C’est silencieux, c’est calme. C’est sombre aussi, car la lumière pourrait abîmer certaines matières comme les tissus. Quand je me promène dans la pénombre d’une allée de bustes anciens, j’ai parfois l’impression d’être dans une maison hantée. Il n’y a pas de téléphone, pas d’intercom, aucun moyen de me déranger dans les chambres fortes.

Sans jeu de mots, je dois mettre mes gants blancs pour toucher aux objets. Ils représentent pour le musée des trésors qu’il faut protéger.

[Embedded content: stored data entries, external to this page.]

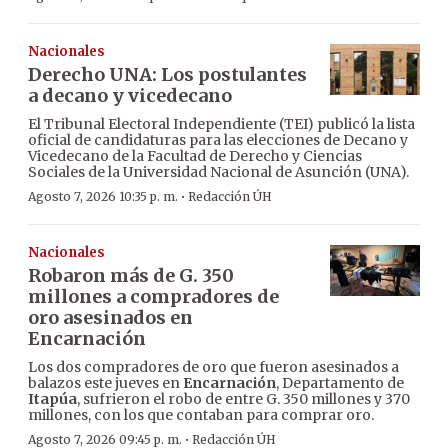
Nacionales
Derecho UNA: Los postulantes
a decano y vicedecano
El Tribunal Electoral Independiente (TEI) publicó la lista
oficial de candidaturas para las elecciones de Decano y
Vicedecano de la Facultad de Derecho y Ciencias
Sociales de la Universidad Nacional de Asunción (UNA).
·
Agosto 7, 2026 10:35 p. m.
Redacción ÚH
Nacionales
Robaron más de G. 350
millones a compradores de
oro asesinados en
Encarnación
Los dos compradores de oro que fueron asesinados a
balazos este jueves en
Encarnación
, Departamento de
Itapúa
, sufrieron el robo de entre G. 350 millones y 370
millones, con los que contaban para comprar oro.
·
Agosto 7, 2026 09:45 p. m.
Redacción ÚH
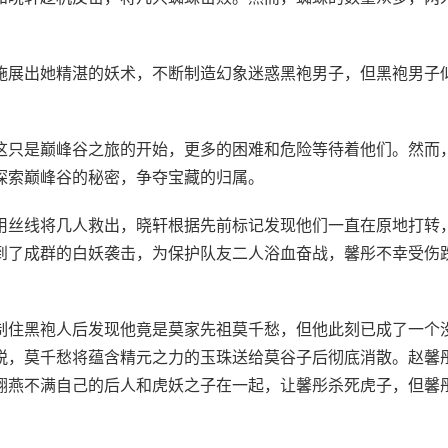
施展出她精湛的妖术，不断制造幻象迷惑黑袍男子，但黑袍男子
这只是巅峰谷之旅的开始，更多的困难和危险等待着他们。然而
探索巅峰谷的秘密，争夺宝藏的归属。
用丝线将几人救出，晓轩根据先前标记发现他们一直在原地打转
到了成群的白妖袭击，为保护队友二人浴血奋战，馨彤不幸受伤
制住黑袍人后发现他竟是莫家先祖莫千愁，但他此刻已成了一个
脱，莫千愁将蕴含精元之力的玉珠送给莫谷子后彻底消散。赵馨
翎燕不满自己的后人和虎妖之子在一起，让馨彤杀死虎子，但馨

J’espère que dans 200 ans ils seront encore là pour témoigner de l’histoire.

Pour moi, la beauté d’un objet réside dans l’histoire qui l’entoure. Le musée possède, par exemple, une très belle horloge du XVIIIe siècle qui aurait été offerte par le roi Louis XV à Charles LeMoyne, sieur de Longueuil. Esthétiquement, elle est magnifique, mais le fait de savoir d’où elle vient et à qui elle a appartenu lui donne toute sa valeur.

Un autre bijou de la collection : un astrolabe [un instrument de navigation] portant une date gravée de 1603. Il a été découvert au XIXe siècle sur le parcours de Samuel de Champlain, le fondateur de Québec. En 1613, il mentionne dans ses écrits qu’il a perdu cet instrument. On ne peut pas le certifier, mais tout indique qu’il s’agit du sien.

Prêter une pièce de collection pour le tournage d’un film d’époque? C’est hors de question : ce serait un sacrilège!